Ahora su vida es un poco más sosegada. Hoy se levanta temprano y se pone a leer, a dibujar, a escribir o a ordenar sus sellos. Y así se tira todo el día. Cuando se jubiló, hace 27 años, decidió reunir en una asociación a todos los jubilados de Aguas de Valencia. "Hablamos con el director y nos dio un local en Vara de Quart, ordenadores viejos que iban a tirar, un armario, varias mesas... Conseguí a casi doscientos socios y comencé a organizar algunas actividades y a ayudar al que lo necesitaba contratando a un abogado. Organicé muchas cosas. También he dado varias charlas para mayores en el Ateneo: sobre cómo usar un móvil, salud, higiene, distracciones... Me pagaban por cada cursillo que daba".

Foto: KIKE TABERNER

Su cabeza es una computadora. Aunque él dice que no está tan bien como aparenta. Que toma mucha medicación y que duerme con un aparato para la apnea. "Mejor no hablemos de salud...". Rápidamente se pone a hablar de otro asunto y asegura que siempre ha sido igual de nervioso. Vicente intuye que llega el final y lanza entonces una especie de mensaje de despedida: "La vida no hay que dejar que se queme. Hay que aprovecharla y hacer muchas cosas. Yo estoy muy satisfecho de la vida que he llevado. En los cursillos que daba yo de preparación para la jubilación, les decía que tenían el mejor tesoro del mundo: tiempo libre. 'Ahora es cuando puedes hacer lo que te dé la gana', les insistía".
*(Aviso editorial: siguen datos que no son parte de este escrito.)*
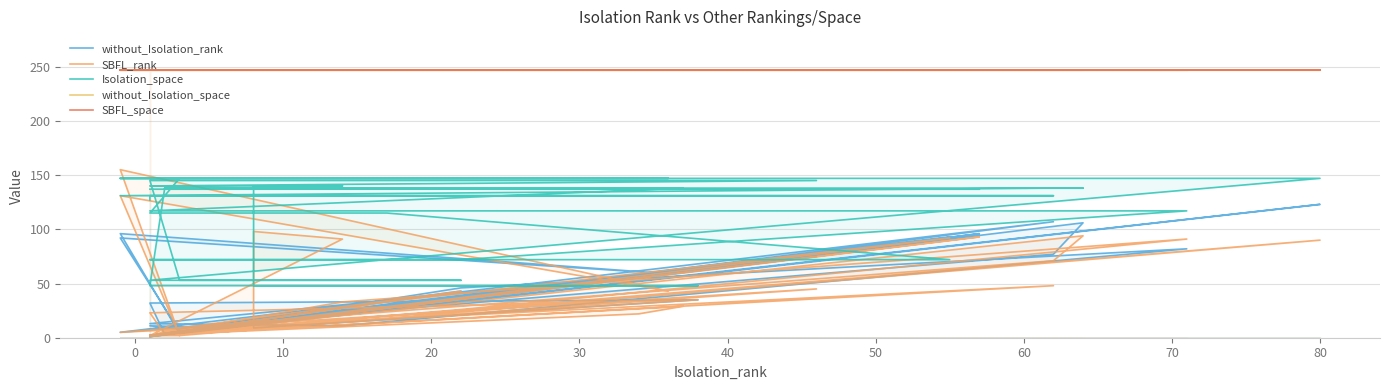

What is the average value of the without_Isolation_space series?

247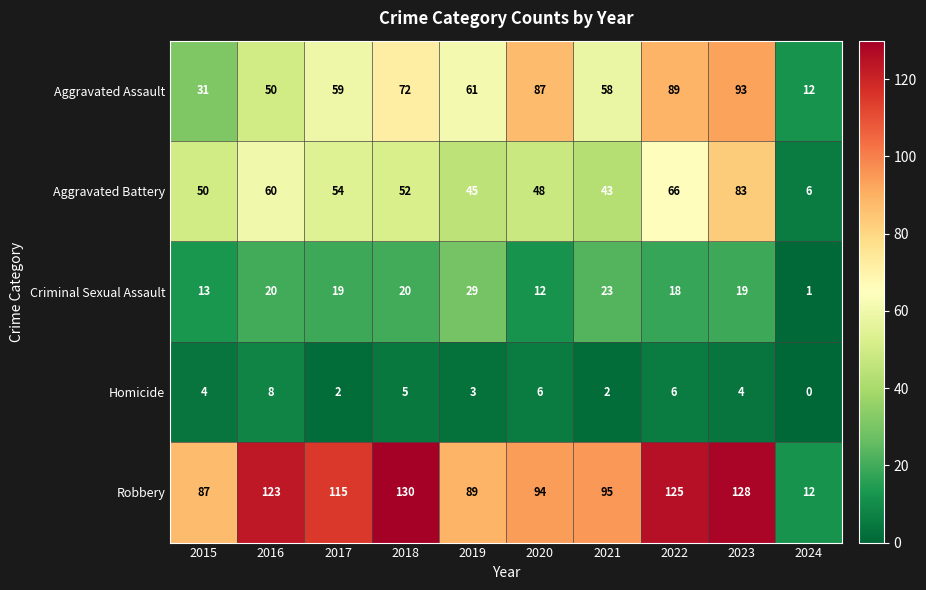

Which series has the widest spread of values?

Robbery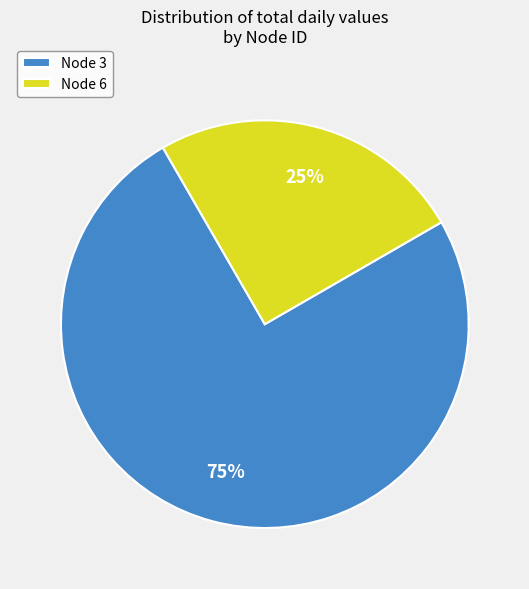

To the nearest percent, what is the difference between the largest and smallest slice percentages?

50%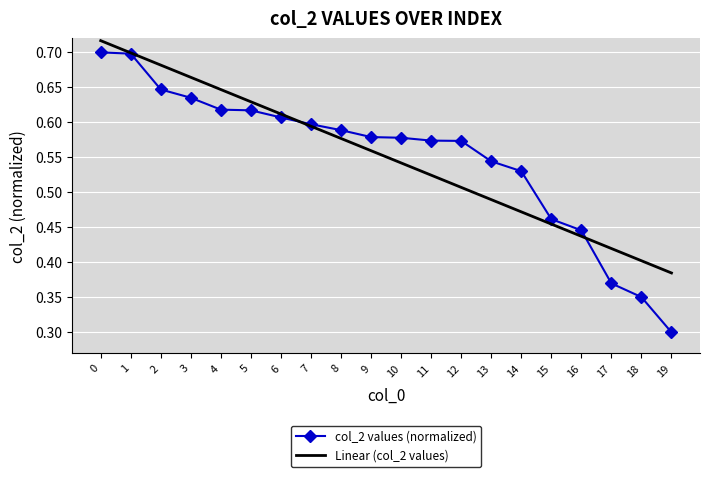

What is the total value across all series at 5?

1.2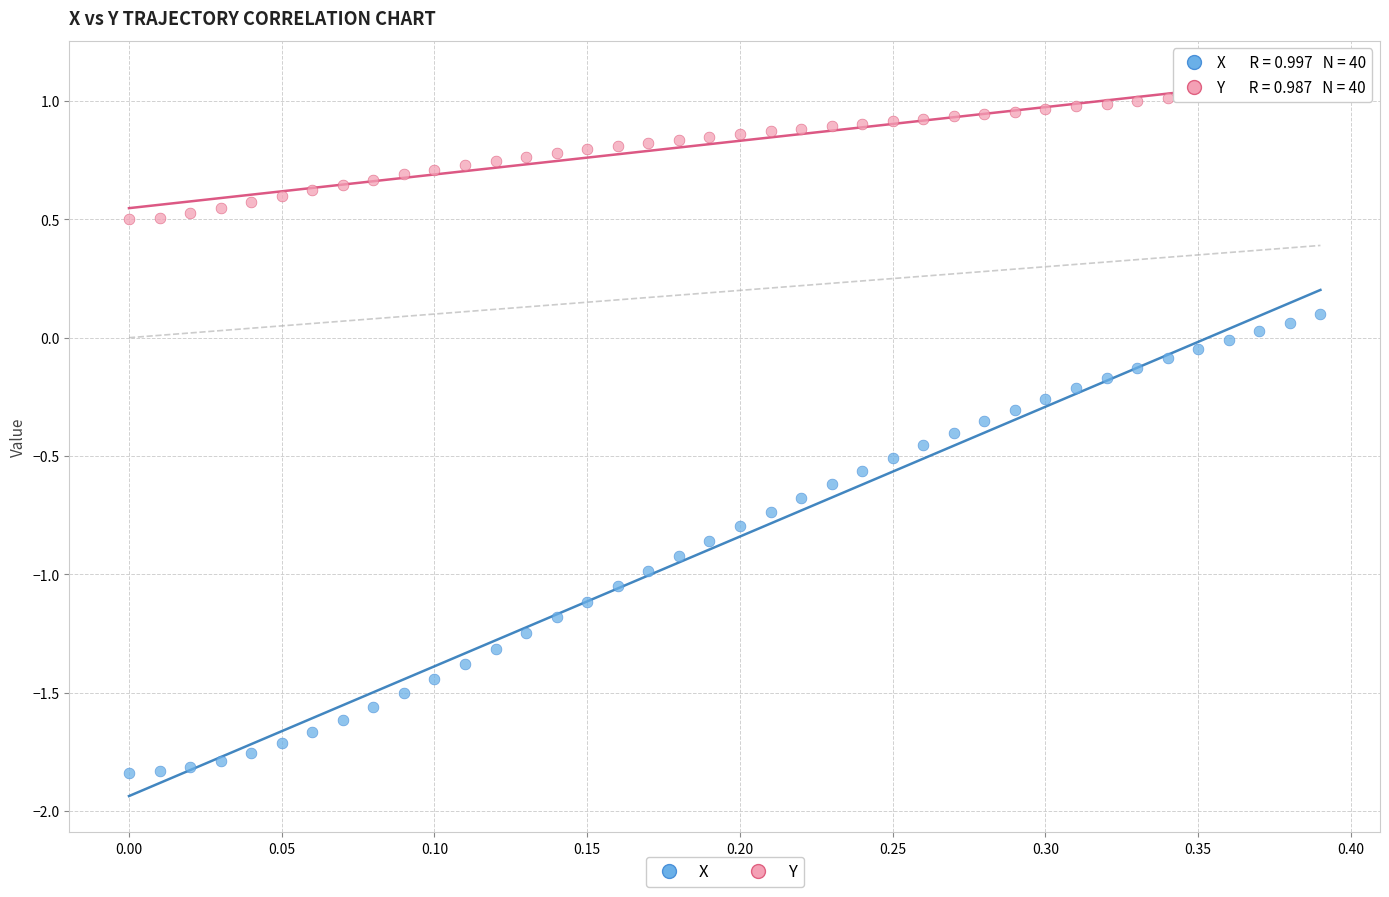

Across all data points, what is the range of X values (max minus min)?

0.4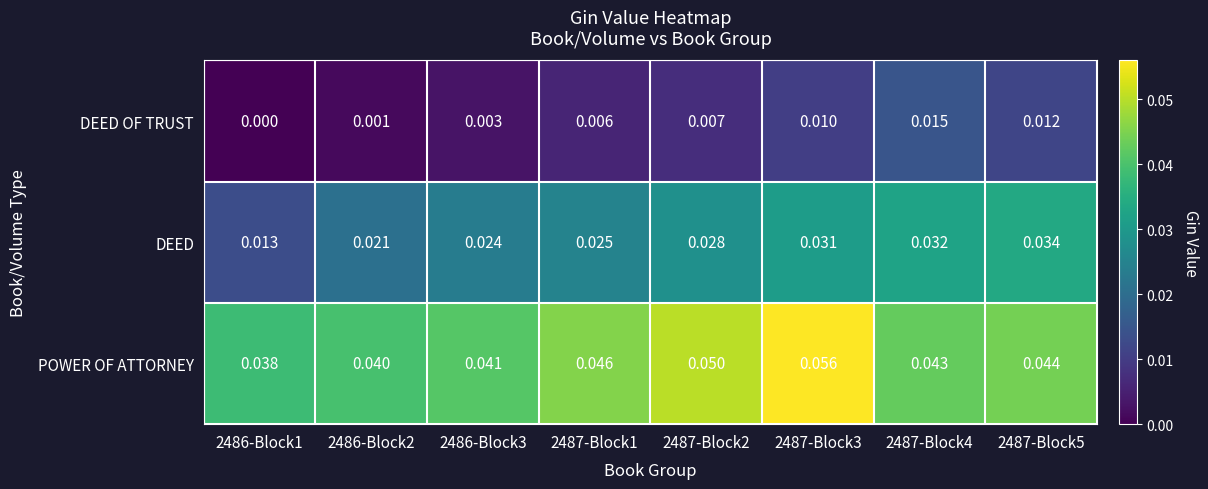

Is the value of DEED OF TRUST at 2487-Block3 greater than the value of POWER OF ATTORNEY at 2486-Block3?

No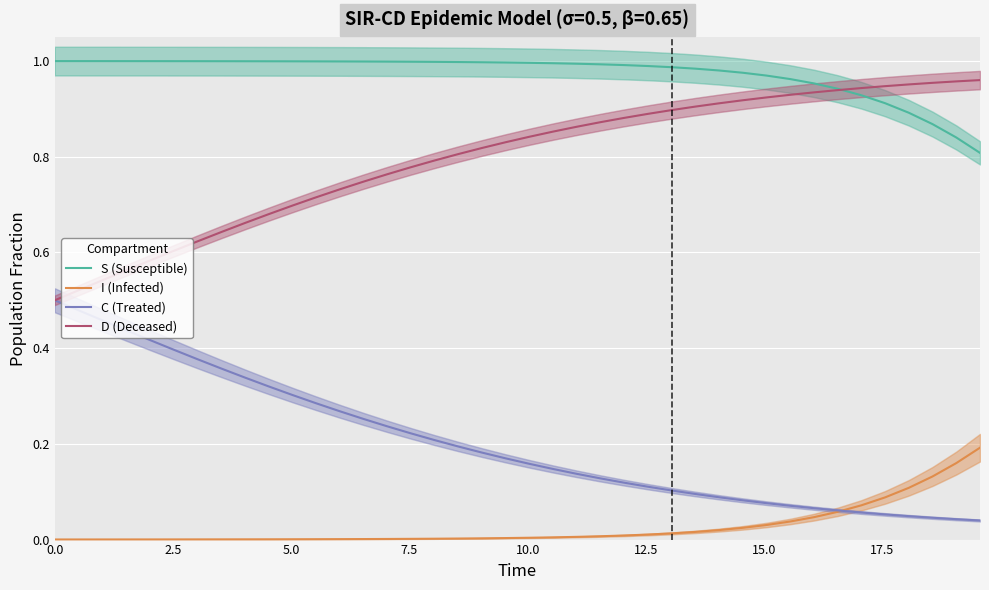

Which series has the largest range (max minus min)?

D (Deceased)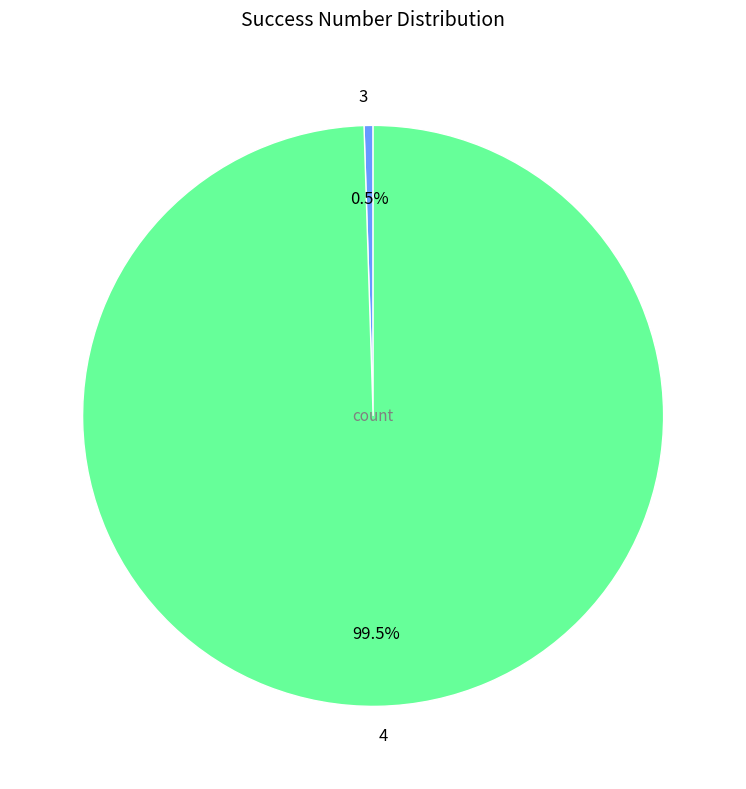

To the nearest percent, what is the difference between the largest and smallest slice percentages?

99%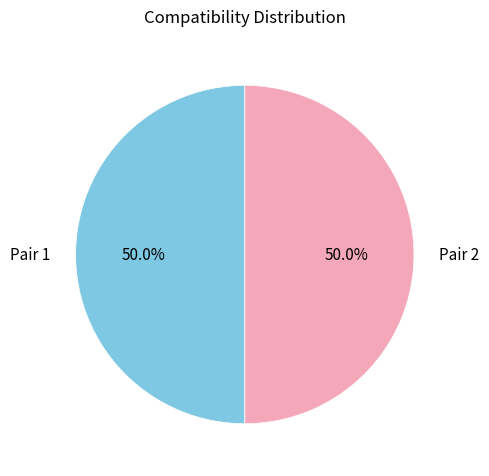

How much of the chart is everything except Pair 2?

50.0%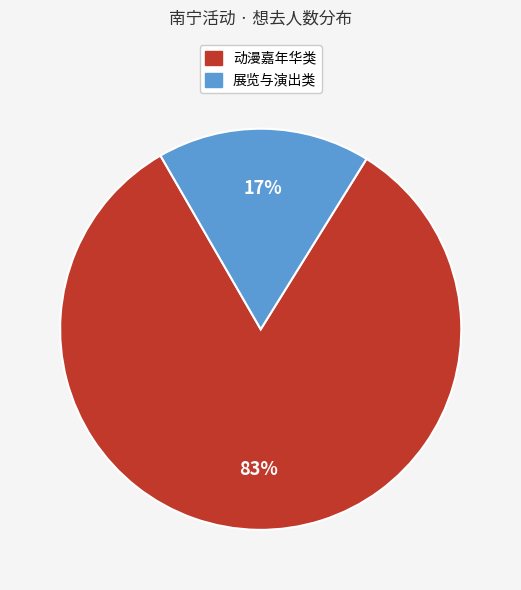

Does any single category account for the majority?

Yes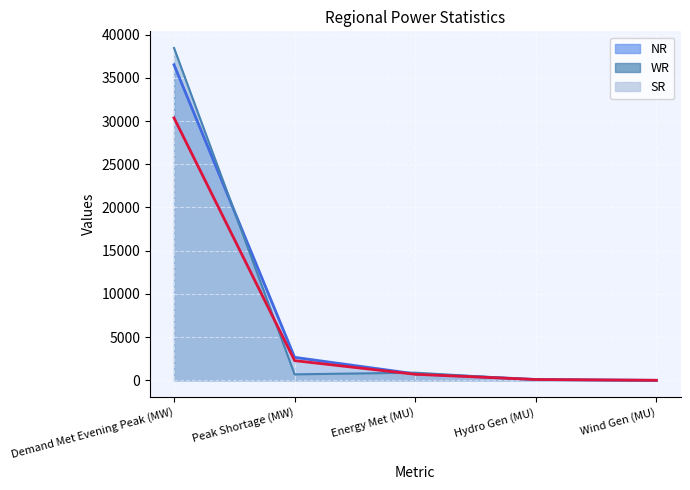

What is the difference between the WR values at Energy Met (MU) and Hydro Gen (MU)?

821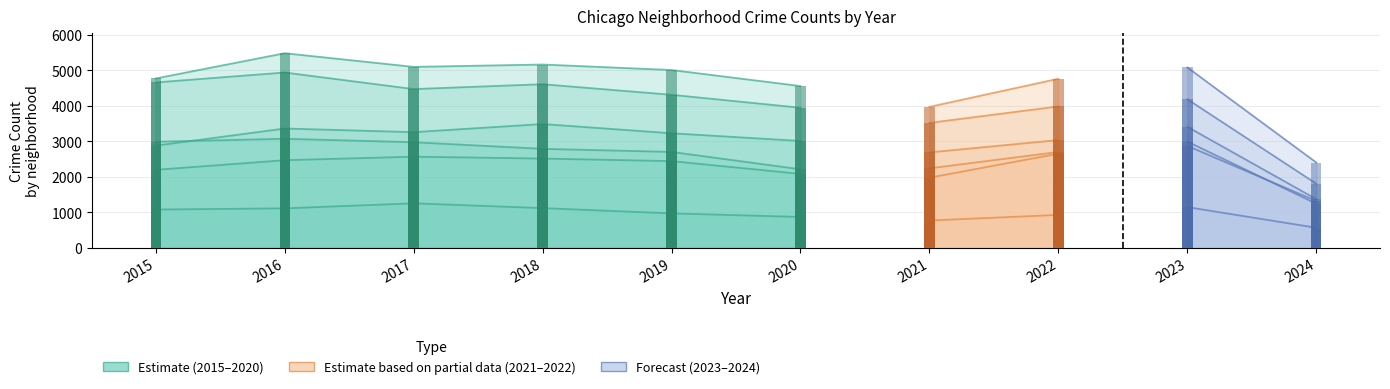

At how many categories does at least one series exceed 3057?

9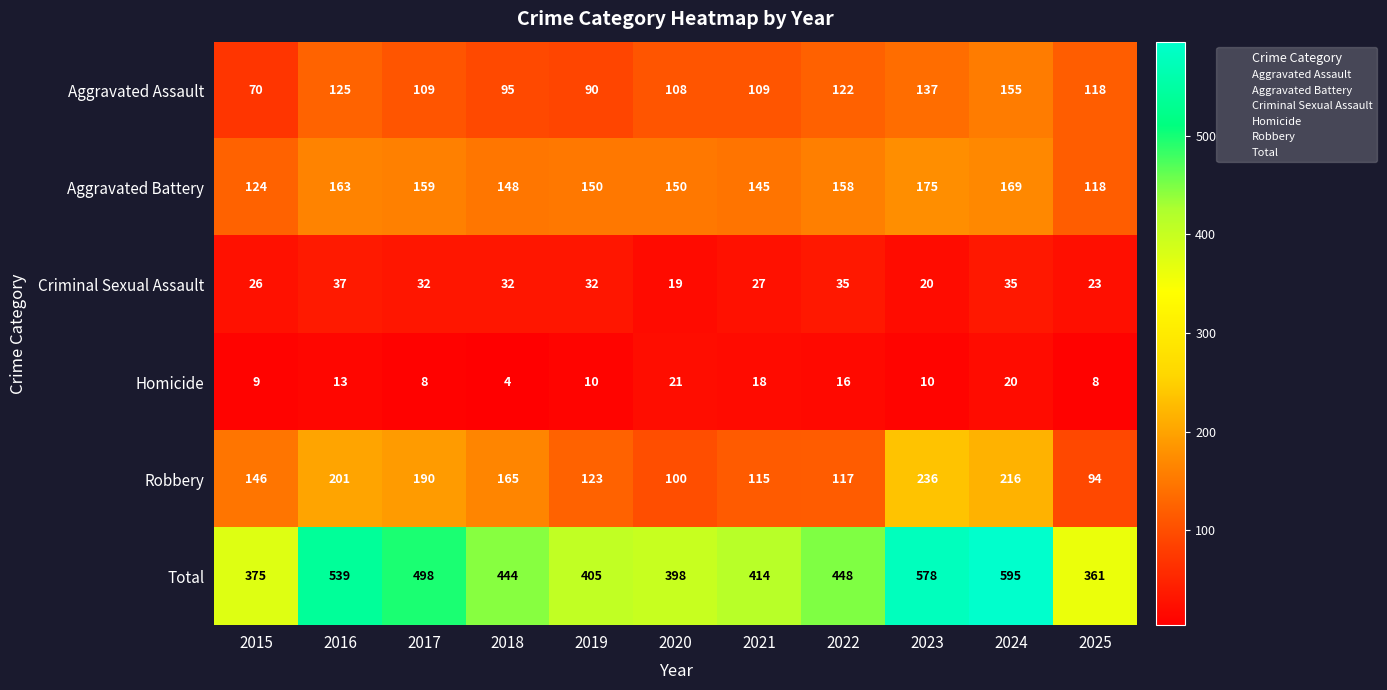

What is the difference between the Homicide values at 2022 and 2020?

5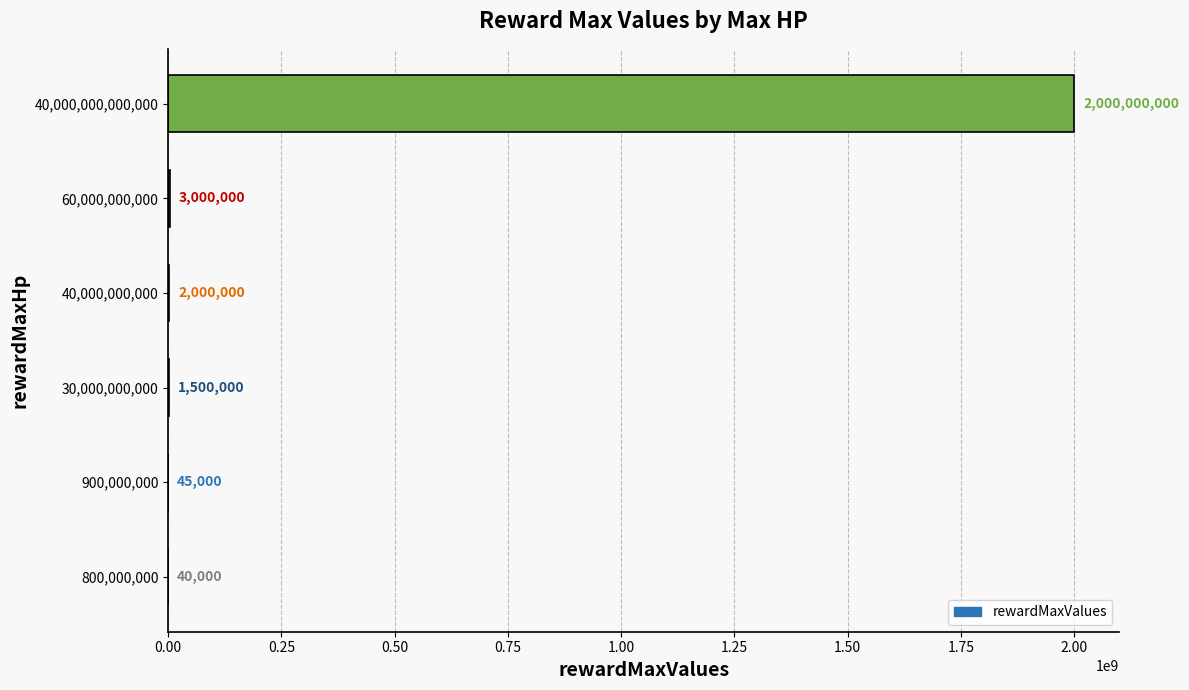

Read the value at 40,000,000,000,000, to the nearest 10.

2000000000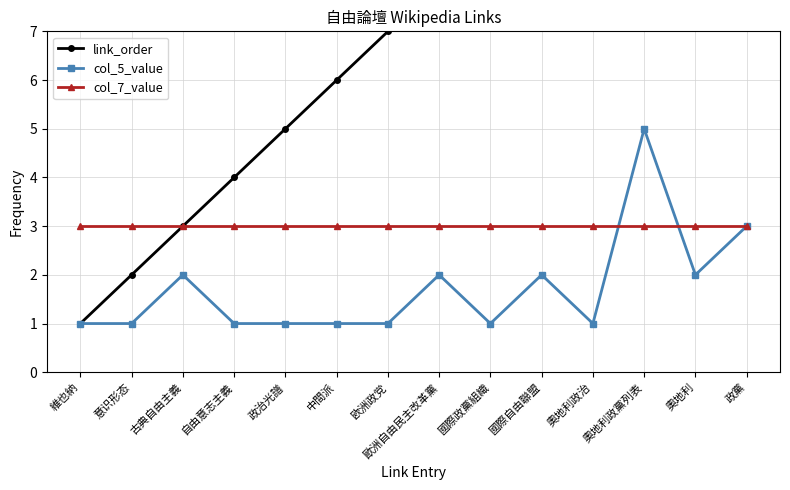

Where do col_5_value and col_7_value first cross each other?

奧地利政治 and 奧地利政黨列表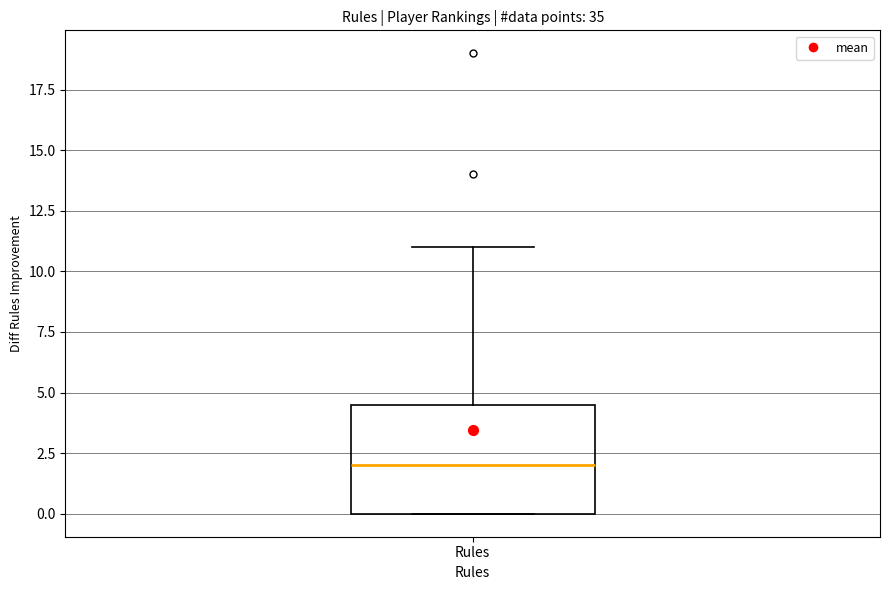

Where does the upper whisker of the box for Rules end on the y-axis? The values are not printed on the chart, so give them approximately, as read against the axis.

11.0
Nos vamos y él sigue hablando a lo lejos. De que muchos días, ya jubilado, se despertaba y le preguntaba a su mujer qué quería hacer, y que entonces cogían y se iban a comprar a Alicante, o a Barcelona a ver una exposición o a Madrid a comerse un cocido y de vuelta a casa. "Porque la vida es maravillosa", sentencia con su cara de niño escondida tras la máscara del hombre adulto.